I connected a voltage dropping capacitor in series with 220v AC supply and I measured the output voltage and it was 220 v too. I was expecting to get a voltage that is less than 220 volts. Did I make a mistake or the capacitor doesn't work ? I just want to test the capacitor before making the rectifier and load circuit.
One more thing, It is written on the capacitor 822j does that mean it is 8200 pF ?
It is about 0.9 uF when I measure it.
I know it is a dangerous circuit and I should use a transformer but I would like to make a transformer less power supply.
Thank you very much,
Best Answer
Lets look at this another way. What is the voltage at the terminals of this circuit:
simulate this circuit – Schematic created using CircuitLab
Will the voltage drop? Simple answer: no. Long answer: Well there is no load on it, so no current flowing, so by Ohm's law, no voltage drop across the resistor.
The same is true for your capacitor, there is no current flow, so no voltage drop across it's reactance.

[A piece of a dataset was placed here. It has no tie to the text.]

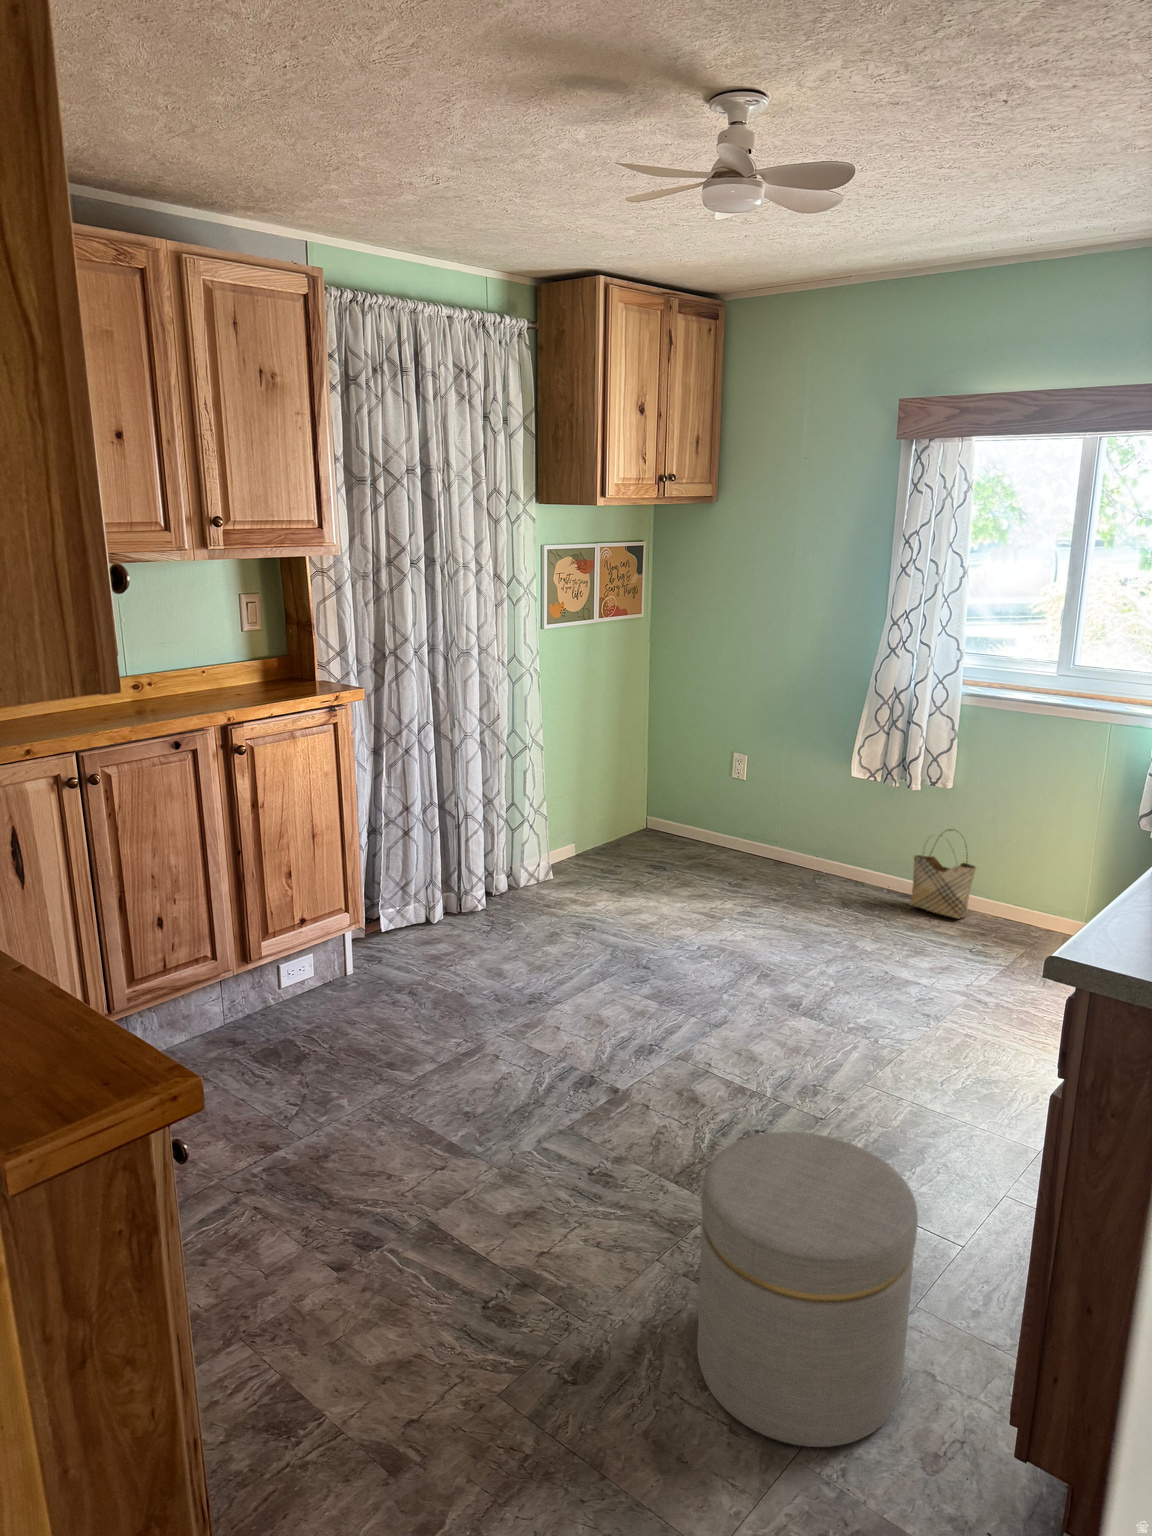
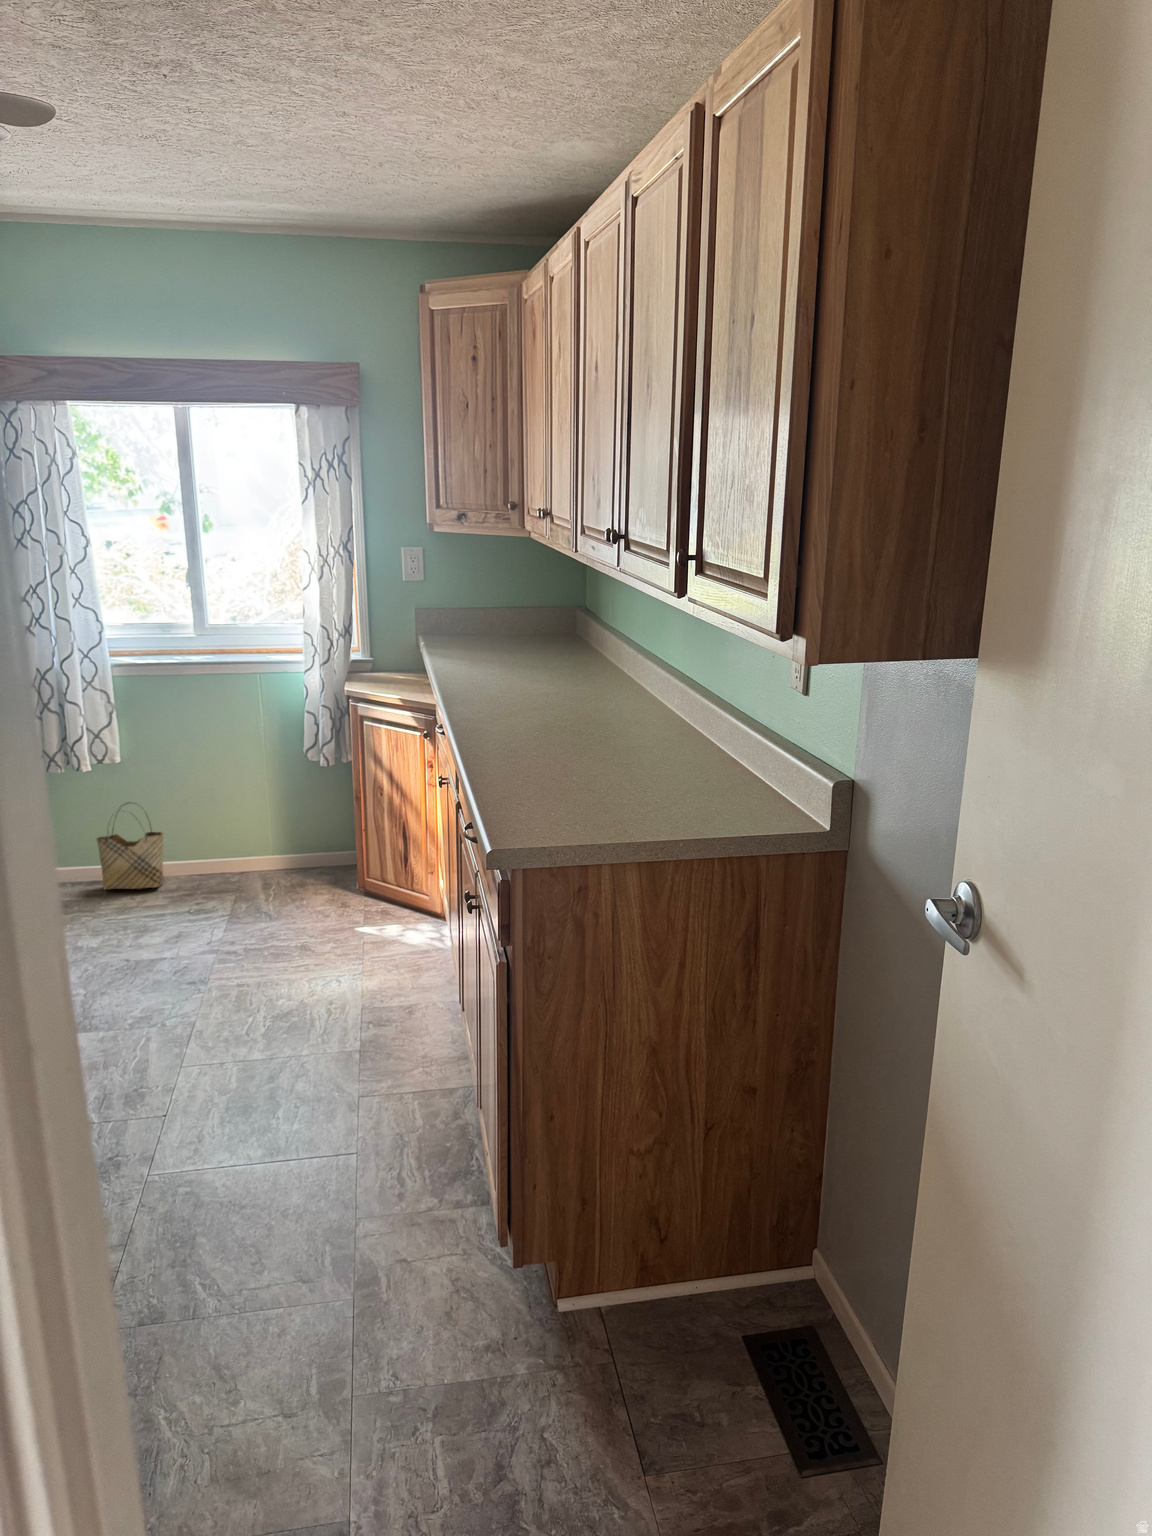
ottoman: present [697,1132,918,1447] -> none [183,1102,401,1405]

Now what a capacitor will do in an AC circuit if you have a load on it, is to limit the current flowing, which it can do without dissipating large amounts of power like a normal resistor would - it stores and releases charge. That doesn't mean to say it won't heat up, there are losses in it which limit how much power it can safely transfer. It will also change the power factor a long way from unity which can be bad for whatever is supplying your mains voltage (increased losses in transformers and transmission lines, etc.).
Using a capacitor in this way means you would be building a potential divider circuit with whatever you connect, so it won't be a very good regulator. With little load the voltage will go up (no load = open circuit = full mains voltage), and if you put a large load the voltage will drop as more and more voltage is dropped over the capacitor (so high enough rated X series capacitor!).